The fact that there was any question of guilt reinforces the fact that it was a terrible decision to execute Davis. This sentiment was shared by many international entities, who condemned the United States’ failure to stay the execution. Amnesty International was one of these voices: “The U.S. justice system was shaken to its core as Georgia executed a person who may well be innocent. Killing a man under this enormous cloud of doubt is horrific and amounts to a catastrophic failure of the justice system,” Amnesty said. Many leaders worldwide shared similar sentiments, and a recent CNN article written by Peter Wilkinson contained many of these reactions. Wilkinson’s article claimed that the world was “shocked” by the United States’ execution of Davis.
The international perspective on capital punishment places the United States’ current position among many nations known for their human rights abuses. Many nations considered “peer” nations to the United States (England, Germany, France, Finland, Netherlands, etc.) have abolished the death penalty long ago, while those that still utilize capital punishment (China, Iran, Iraq, North Korea, Egypt, Saudi Arabia, etc.), are known for their suppression of personal liberties, and harsh restrictions on what Americans would deem basic human rights.

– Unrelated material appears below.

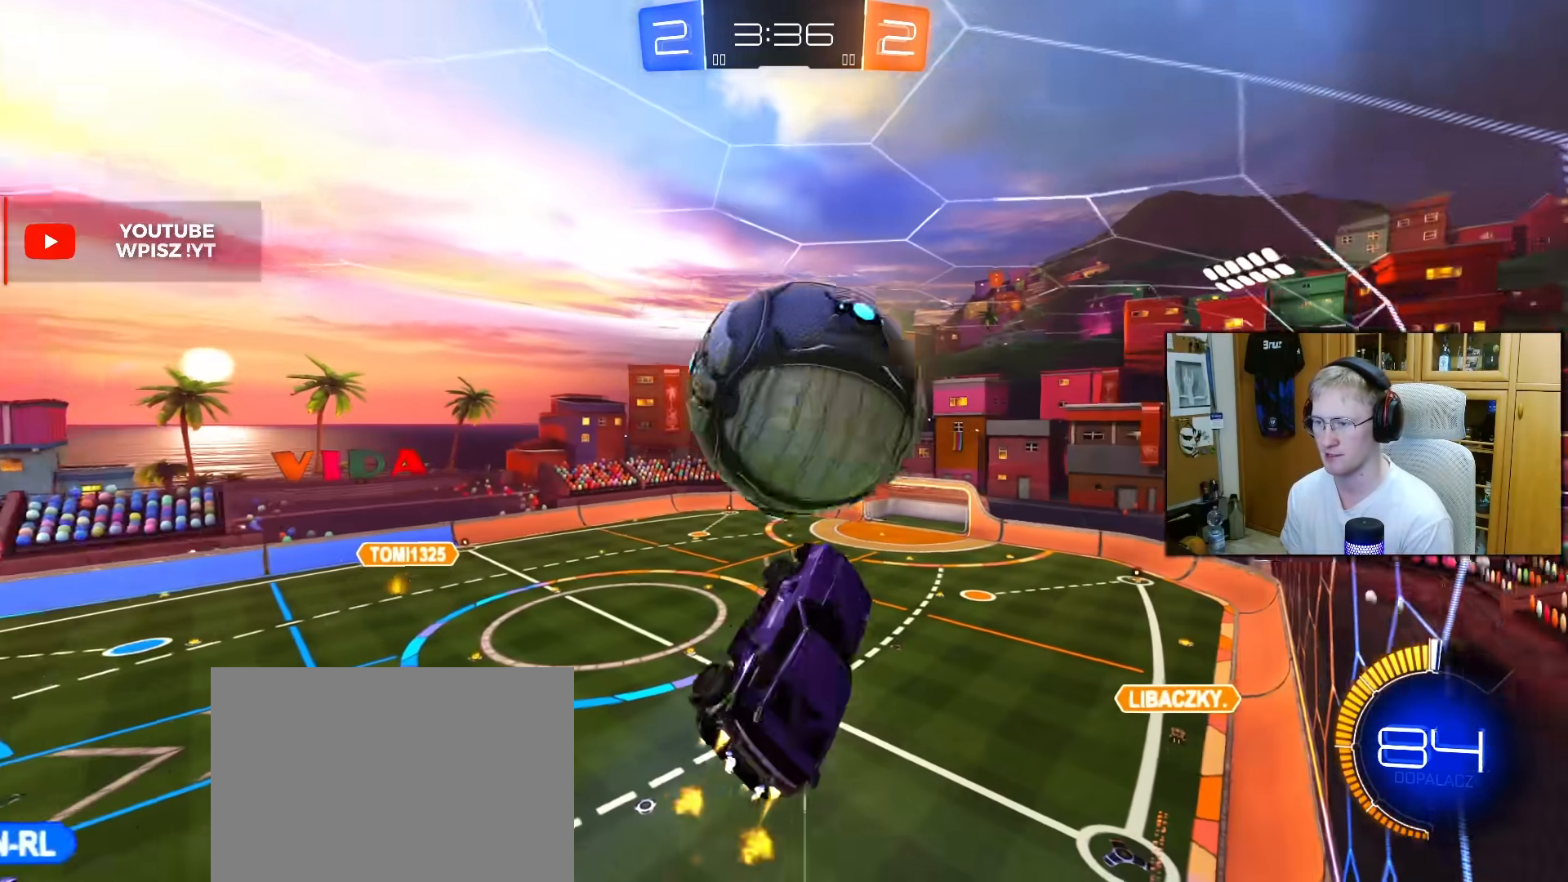
{"buttons": ["L1", "R2"], "left_stick": "down-left", "right_stick": "center", "events": [[17, "L1", "up"], [17, "left_stick", "right"], [67, "R1", "up"], [200, "left_stick", "up-left"], [217, "L1", "down"], [217, "R1", "down"], [433, "R1", "up"], [500, "left_stick", "down-left"]]}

Looking at these facts , there appears to be a growing international consensus against capital punishment. Each year more and more nations do away with the death penalty. The Supreme Court of the United States, however, continues to leave this issue to the states, allowing them to make their own decisions regarding the morality and legality of capital punishment. Currently 35/50 states allow the death penalty.
The inaction of the Supreme Court is as good as an acquiescence to capital punishment, and as Wilkinson’s article maintains, this disappoints the international community. Why wont the United States do what many nations have already done and put an end to this barbaric act? What is the benefit of the death penalty? There is the common misconception that it saves money, but that theory often fails to take into consideration the 10+ years of appeals necessary to sustain a capital punishment conviction. So what is the benefit of the death penalty, or is it merely a societal acceptance of Hammurabi’s eye for an eye “justice”?